WHAT IS EXPECTED — Would you copy all lines in the data that contain the word "permiso"?

(Page-level text extractions)
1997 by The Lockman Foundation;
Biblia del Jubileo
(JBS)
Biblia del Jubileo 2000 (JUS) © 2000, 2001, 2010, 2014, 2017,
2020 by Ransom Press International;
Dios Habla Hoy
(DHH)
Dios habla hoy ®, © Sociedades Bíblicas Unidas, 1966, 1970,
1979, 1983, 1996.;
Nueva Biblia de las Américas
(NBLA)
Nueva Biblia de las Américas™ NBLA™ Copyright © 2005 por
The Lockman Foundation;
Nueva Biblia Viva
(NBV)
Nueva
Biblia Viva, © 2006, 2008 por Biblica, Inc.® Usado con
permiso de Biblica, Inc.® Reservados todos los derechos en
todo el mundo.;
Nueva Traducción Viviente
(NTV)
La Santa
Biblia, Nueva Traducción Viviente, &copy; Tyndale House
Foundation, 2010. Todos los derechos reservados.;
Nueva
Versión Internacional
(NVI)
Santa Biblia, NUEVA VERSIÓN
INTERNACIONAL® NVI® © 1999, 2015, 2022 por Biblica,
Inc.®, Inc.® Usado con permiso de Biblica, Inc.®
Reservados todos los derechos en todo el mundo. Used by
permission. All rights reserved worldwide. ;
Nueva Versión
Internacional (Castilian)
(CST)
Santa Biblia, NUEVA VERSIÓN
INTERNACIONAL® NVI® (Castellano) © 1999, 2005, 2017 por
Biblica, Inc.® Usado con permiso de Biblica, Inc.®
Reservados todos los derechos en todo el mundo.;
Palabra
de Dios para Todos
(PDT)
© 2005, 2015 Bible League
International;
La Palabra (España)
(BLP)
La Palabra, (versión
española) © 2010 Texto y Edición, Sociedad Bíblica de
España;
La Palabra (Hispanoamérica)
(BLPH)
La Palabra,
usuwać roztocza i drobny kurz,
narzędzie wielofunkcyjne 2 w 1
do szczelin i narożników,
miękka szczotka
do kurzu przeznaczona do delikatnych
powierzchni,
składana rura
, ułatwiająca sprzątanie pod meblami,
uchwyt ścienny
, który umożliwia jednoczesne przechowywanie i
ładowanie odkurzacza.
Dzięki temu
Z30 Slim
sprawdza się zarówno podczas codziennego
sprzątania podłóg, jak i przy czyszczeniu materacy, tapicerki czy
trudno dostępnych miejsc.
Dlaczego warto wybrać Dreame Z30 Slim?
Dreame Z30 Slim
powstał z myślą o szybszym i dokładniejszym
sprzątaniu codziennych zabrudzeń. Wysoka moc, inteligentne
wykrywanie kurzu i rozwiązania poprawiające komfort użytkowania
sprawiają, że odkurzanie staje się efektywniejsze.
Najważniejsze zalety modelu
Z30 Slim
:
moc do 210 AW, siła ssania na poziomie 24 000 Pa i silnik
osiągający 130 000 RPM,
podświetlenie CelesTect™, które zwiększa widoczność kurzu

RESULT BELOW —
permiso de Biblica, Inc.® Reservados todos los derechos en
Inc.®, Inc.® Usado con permiso de Biblica, Inc.®
Biblica, Inc.® Usado con permiso de Biblica, Inc.®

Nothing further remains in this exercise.